▶ [How to complete this task]: Please copy exactly the lines from the top of the data through the line containing "right eye: (742, 354)", and nothing else.

▶ [Data for the task]:
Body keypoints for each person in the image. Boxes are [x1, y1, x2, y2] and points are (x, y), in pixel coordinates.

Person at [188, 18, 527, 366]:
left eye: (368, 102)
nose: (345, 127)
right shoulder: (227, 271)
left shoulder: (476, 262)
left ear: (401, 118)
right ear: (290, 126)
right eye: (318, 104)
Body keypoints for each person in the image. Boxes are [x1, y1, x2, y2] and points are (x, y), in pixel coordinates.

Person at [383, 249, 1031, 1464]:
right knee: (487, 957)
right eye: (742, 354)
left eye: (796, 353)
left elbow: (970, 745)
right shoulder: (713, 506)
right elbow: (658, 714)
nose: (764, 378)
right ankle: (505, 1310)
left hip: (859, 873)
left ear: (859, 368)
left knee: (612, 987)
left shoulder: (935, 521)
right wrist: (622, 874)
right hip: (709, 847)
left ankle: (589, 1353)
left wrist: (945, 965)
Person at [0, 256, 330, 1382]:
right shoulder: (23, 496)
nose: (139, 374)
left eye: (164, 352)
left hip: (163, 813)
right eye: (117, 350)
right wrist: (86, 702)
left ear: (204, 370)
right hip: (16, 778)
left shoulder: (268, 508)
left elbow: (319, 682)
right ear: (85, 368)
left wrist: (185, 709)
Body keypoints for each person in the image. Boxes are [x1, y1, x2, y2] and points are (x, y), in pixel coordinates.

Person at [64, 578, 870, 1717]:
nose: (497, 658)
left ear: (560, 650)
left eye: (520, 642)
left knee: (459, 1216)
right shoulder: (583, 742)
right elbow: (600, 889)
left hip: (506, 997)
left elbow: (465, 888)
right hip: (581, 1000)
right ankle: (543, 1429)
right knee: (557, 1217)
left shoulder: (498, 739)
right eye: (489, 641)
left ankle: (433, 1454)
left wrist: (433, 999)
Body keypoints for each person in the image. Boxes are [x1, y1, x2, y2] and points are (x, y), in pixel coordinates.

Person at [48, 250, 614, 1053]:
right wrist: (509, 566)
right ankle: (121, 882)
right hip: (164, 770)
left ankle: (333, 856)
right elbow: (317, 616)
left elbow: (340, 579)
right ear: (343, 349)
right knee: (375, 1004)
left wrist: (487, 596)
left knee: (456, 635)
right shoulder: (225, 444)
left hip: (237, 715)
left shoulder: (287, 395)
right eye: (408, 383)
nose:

▶ [Exercise solution]:
Body keypoints for each person in the image. Boxes are [x1, y1, x2, y2] and points are (x, y), in pixel coordinates.

Person at [188, 18, 527, 366]:
left eye: (368, 102)
nose: (345, 127)
right shoulder: (227, 271)
left shoulder: (476, 262)
left ear: (401, 118)
right ear: (290, 126)
right eye: (318, 104)
Body keypoints for each person in the image. Boxes are [x1, y1, x2, y2] and points are (x, y), in pixel coordinates.

Person at [383, 249, 1031, 1464]:
right knee: (487, 957)
right eye: (742, 354)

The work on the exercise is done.